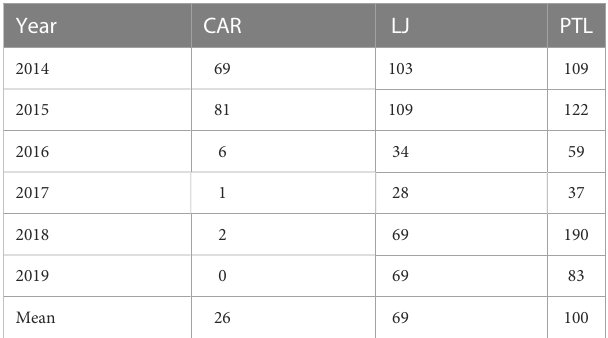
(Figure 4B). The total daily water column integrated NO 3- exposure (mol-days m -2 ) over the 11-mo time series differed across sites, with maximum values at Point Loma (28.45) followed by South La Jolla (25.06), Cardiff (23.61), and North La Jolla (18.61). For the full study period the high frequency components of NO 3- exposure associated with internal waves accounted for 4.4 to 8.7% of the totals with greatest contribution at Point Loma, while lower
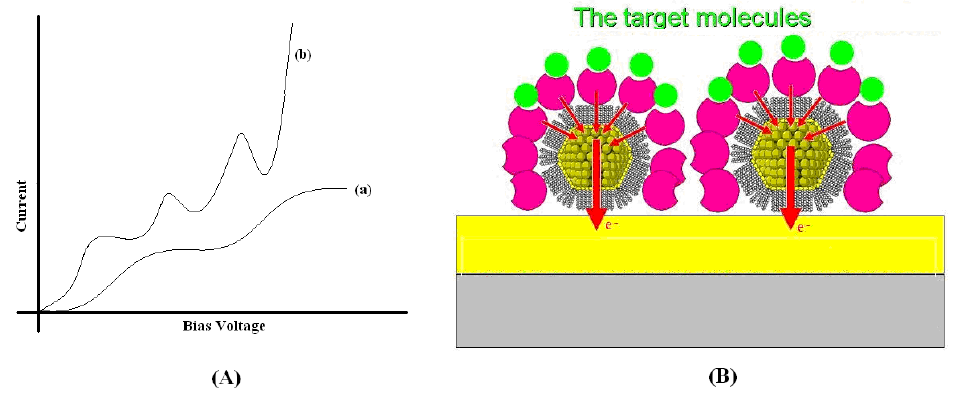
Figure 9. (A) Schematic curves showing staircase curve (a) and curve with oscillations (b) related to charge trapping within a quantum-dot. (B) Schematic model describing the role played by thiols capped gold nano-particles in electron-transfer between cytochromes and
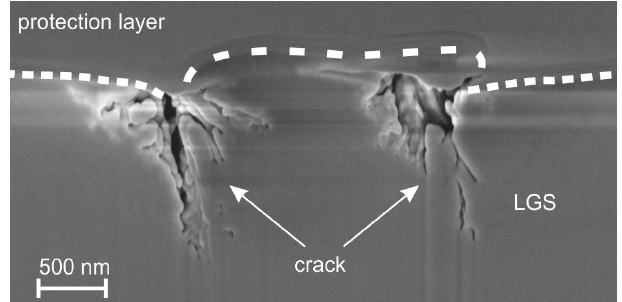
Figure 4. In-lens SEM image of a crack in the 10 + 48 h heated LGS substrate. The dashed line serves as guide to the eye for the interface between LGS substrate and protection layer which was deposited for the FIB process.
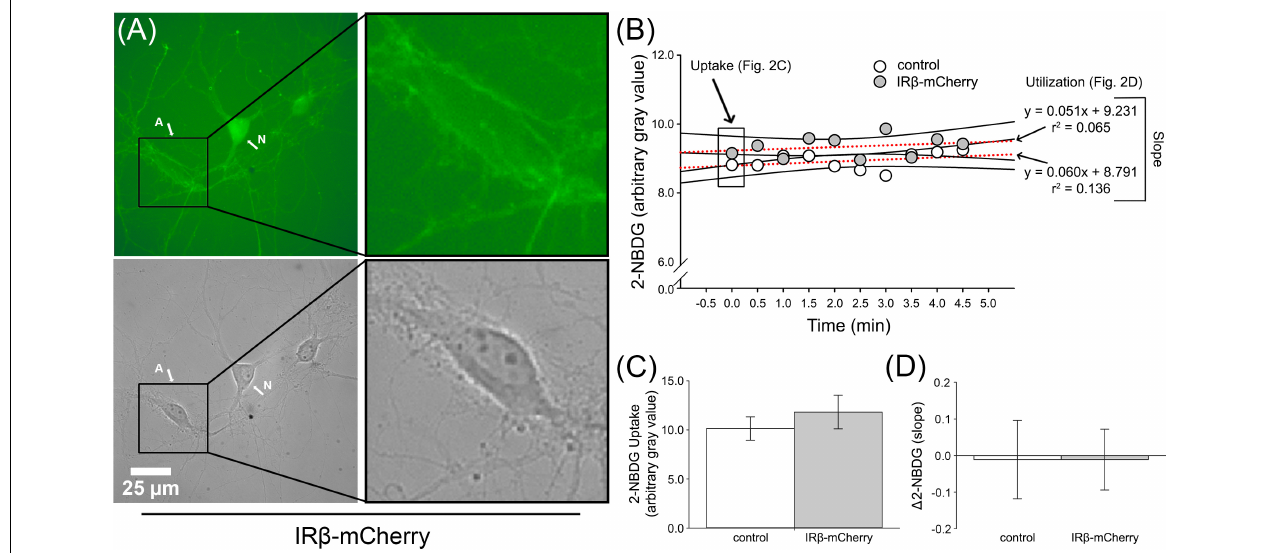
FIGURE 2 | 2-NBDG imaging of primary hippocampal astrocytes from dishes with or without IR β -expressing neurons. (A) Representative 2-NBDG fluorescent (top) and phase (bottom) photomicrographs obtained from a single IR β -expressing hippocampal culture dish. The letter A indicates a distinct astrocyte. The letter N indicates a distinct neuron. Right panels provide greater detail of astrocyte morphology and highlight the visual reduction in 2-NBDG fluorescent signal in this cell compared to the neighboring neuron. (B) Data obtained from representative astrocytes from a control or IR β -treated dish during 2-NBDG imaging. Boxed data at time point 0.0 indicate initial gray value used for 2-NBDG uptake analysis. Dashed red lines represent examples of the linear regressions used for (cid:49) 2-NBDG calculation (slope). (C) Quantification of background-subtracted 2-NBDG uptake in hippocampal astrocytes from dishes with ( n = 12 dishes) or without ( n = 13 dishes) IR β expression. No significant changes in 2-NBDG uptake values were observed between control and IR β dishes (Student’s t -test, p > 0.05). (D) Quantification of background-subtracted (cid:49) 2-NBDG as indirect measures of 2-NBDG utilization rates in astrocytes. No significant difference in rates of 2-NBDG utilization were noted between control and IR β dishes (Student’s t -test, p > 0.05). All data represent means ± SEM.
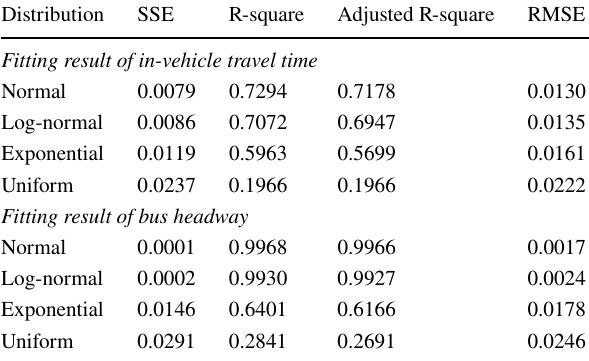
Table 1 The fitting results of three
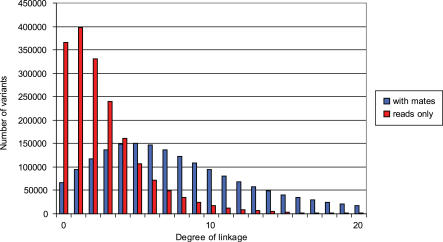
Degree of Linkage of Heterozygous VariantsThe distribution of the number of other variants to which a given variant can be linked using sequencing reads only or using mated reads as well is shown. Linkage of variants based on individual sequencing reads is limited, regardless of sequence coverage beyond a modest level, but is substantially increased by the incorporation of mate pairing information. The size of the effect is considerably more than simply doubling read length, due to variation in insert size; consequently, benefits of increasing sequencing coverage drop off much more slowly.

## WHAT NEEDS TO BE DONE
Each word of the data should be repeated exactly, and the pictures left out.

## REPLY
(Figure 4B). The total daily water column integrated NO 3- exposure (mol-days m -2 ) over the 11-mo time series differed across sites, with maximum values at Point Loma (28.45) followed by South La Jolla (25.06), Cardiff (23.61), and North La Jolla (18.61). For the full study period the high frequency components of NO 3- exposure associated with internal waves accounted for 4.4 to 8.7% of the totals with greatest contribution at Point Loma, while lower
Figure 9. (A) Schematic curves showing staircase curve (a) and curve with oscillations (b) related to charge trapping within a quantum-dot. (B) Schematic model describing the role played by thiols capped gold nano-particles in electron-transfer between cytochromes and
Figure 4. In-lens SEM image of a crack in the 10 + 48 h heated LGS substrate. The dashed line serves as guide to the eye for the interface between LGS substrate and protection layer which was deposited for the FIB process.
FIGURE 2 | 2-NBDG imaging of primary hippocampal astrocytes from dishes with or without IR β -expressing neurons. (A) Representative 2-NBDG fluorescent (top) and phase (bottom) photomicrographs obtained from a single IR β -expressing hippocampal culture dish. The letter A indicates a distinct astrocyte. The letter N indicates a distinct neuron. Right panels provide greater detail of astrocyte morphology and highlight the visual reduction in 2-NBDG fluorescent signal in this cell compared to the neighboring neuron. (B) Data obtained from representative astrocytes from a control or IR β -treated dish during 2-NBDG imaging. Boxed data at time point 0.0 indicate initial gray value used for 2-NBDG uptake analysis. Dashed red lines represent examples of the linear regressions used for (cid:49) 2-NBDG calculation (slope). (C) Quantification of background-subtracted 2-NBDG uptake in hippocampal astrocytes from dishes with ( n = 12 dishes) or without ( n = 13 dishes) IR β expression. No significant changes in 2-NBDG uptake values were observed between control and IR β dishes (Student’s t -test, p > 0.05). (D) Quantification of background-subtracted (cid:49) 2-NBDG as indirect measures of 2-NBDG utilization rates in astrocytes. No significant difference in rates of 2-NBDG utilization were noted between control and IR β dishes (Student’s t -test, p > 0.05). All data represent means ± SEM.
Table 1 The fitting results of three
Degree of Linkage of Heterozygous VariantsThe distribution of the number of other variants to which a given variant can be linked using sequencing reads only or using mated reads as well is shown. Linkage of variants based on individual sequencing reads is limited, regardless of sequence coverage beyond a modest level, but is substantially increased by the incorporation of mate pairing information. The size of the effect is considerably more than simply doubling read length, due to variation in insert size; consequently, benefits of increasing sequencing coverage drop off much more slowly.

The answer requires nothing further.